AI Agent Finds 21 Zero-Days in FFmpeg for $1,000 — The Economics of Vulnerability Discovery Just Changed

TL;DR: Security startup depthfirst deployed an autonomous AI agent against FFmpeg's ~1.5 million lines of C code. The result: 21 confirmed zero-day vulnerabilities, each with a reproducible proof-of-concept, for approximately $1,000 in cloud compute costs. One critical finding — a stack overflow in the AV1 RTP depacketizer — is a network-reachable RCE exploitable with a single 183-byte RTP packet over RTSP. Nine CVEs have been assigned (CVE-2026-39210 through CVE-2026-39218).
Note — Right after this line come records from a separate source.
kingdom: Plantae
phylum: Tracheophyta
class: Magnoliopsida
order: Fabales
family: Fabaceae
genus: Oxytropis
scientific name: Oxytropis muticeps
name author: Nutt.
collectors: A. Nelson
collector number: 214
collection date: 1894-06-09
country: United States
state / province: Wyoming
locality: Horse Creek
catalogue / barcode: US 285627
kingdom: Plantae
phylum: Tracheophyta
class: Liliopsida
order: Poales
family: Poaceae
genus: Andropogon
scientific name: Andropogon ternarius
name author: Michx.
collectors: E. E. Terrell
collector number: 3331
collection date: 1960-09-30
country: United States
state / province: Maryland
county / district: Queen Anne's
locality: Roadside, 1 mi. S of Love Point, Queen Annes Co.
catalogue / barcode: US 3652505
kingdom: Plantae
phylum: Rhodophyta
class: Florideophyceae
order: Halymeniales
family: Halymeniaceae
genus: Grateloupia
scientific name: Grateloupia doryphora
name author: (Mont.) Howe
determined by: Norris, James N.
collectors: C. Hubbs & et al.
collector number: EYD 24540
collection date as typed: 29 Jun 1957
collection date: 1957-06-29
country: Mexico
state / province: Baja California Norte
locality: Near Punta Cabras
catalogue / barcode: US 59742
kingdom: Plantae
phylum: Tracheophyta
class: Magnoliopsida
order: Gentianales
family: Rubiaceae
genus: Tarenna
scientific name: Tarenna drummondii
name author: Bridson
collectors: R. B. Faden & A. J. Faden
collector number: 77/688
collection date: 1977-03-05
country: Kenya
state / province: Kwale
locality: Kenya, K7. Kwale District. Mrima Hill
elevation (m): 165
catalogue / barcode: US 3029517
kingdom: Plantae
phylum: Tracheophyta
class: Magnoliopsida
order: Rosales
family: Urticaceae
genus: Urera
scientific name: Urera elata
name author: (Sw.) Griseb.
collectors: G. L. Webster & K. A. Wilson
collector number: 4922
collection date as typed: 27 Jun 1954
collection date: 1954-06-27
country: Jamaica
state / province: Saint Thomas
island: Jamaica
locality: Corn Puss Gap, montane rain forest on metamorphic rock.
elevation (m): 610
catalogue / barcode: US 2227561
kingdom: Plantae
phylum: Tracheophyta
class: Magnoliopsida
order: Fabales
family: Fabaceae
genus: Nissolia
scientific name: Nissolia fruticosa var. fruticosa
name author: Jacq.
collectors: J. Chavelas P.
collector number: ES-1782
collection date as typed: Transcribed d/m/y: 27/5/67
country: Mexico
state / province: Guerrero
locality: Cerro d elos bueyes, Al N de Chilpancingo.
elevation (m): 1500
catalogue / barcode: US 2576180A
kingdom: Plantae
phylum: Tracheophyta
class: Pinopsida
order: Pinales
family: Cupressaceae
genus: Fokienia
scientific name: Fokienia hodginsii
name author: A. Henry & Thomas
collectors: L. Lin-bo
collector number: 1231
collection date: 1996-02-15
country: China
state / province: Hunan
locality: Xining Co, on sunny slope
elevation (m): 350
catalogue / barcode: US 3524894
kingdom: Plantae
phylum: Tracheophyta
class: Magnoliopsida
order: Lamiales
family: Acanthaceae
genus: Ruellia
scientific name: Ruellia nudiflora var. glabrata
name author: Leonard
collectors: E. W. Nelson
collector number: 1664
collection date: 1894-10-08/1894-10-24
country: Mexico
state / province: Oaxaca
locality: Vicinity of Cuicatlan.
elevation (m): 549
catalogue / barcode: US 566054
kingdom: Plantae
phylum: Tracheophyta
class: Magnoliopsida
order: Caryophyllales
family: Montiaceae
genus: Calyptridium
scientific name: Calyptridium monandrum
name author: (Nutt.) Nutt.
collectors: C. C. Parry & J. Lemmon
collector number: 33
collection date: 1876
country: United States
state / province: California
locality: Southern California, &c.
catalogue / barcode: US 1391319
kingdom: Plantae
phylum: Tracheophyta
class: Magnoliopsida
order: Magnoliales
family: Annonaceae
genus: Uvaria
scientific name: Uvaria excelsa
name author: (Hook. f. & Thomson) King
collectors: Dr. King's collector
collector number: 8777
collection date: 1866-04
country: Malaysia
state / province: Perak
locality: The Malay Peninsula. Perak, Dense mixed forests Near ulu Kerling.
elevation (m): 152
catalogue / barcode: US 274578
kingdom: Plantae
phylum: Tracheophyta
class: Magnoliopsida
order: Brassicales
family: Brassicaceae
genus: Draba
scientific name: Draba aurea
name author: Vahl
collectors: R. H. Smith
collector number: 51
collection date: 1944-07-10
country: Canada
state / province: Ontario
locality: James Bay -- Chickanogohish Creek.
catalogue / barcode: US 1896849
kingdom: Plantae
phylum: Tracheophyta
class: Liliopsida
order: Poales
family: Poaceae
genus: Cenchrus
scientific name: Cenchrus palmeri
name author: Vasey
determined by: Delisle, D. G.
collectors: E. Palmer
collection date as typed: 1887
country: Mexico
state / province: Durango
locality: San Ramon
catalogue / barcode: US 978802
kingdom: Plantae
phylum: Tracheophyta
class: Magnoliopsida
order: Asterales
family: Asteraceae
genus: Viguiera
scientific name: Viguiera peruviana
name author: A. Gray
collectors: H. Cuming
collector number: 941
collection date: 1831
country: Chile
The discovery represents a 200x to 500x cost reduction compared to a traditional human-led security audit, and it raises an uncomfortable question: when finding bugs is this cheap, can the patch pipeline keep up?

Introduction

On June 6, 2026, security startup depthfirst published the results of an experiment that should make every CTO, CISO, and open-source maintainer pause. The company pointed its autonomous AI security agent at FFmpeg — the ubiquitous open-source multimedia library embedded in YouTube, Netflix, Zoom, Discord, VLC, and billions of devices worldwide — and let it run.

The agent scanned roughly 1.5 million lines of C, reasoning about code structure and data flow rather than simply fuzzing for crashes. It returned 21 confirmed zero-day vulnerabilities. The total cloud compute cost: approximately $1,000.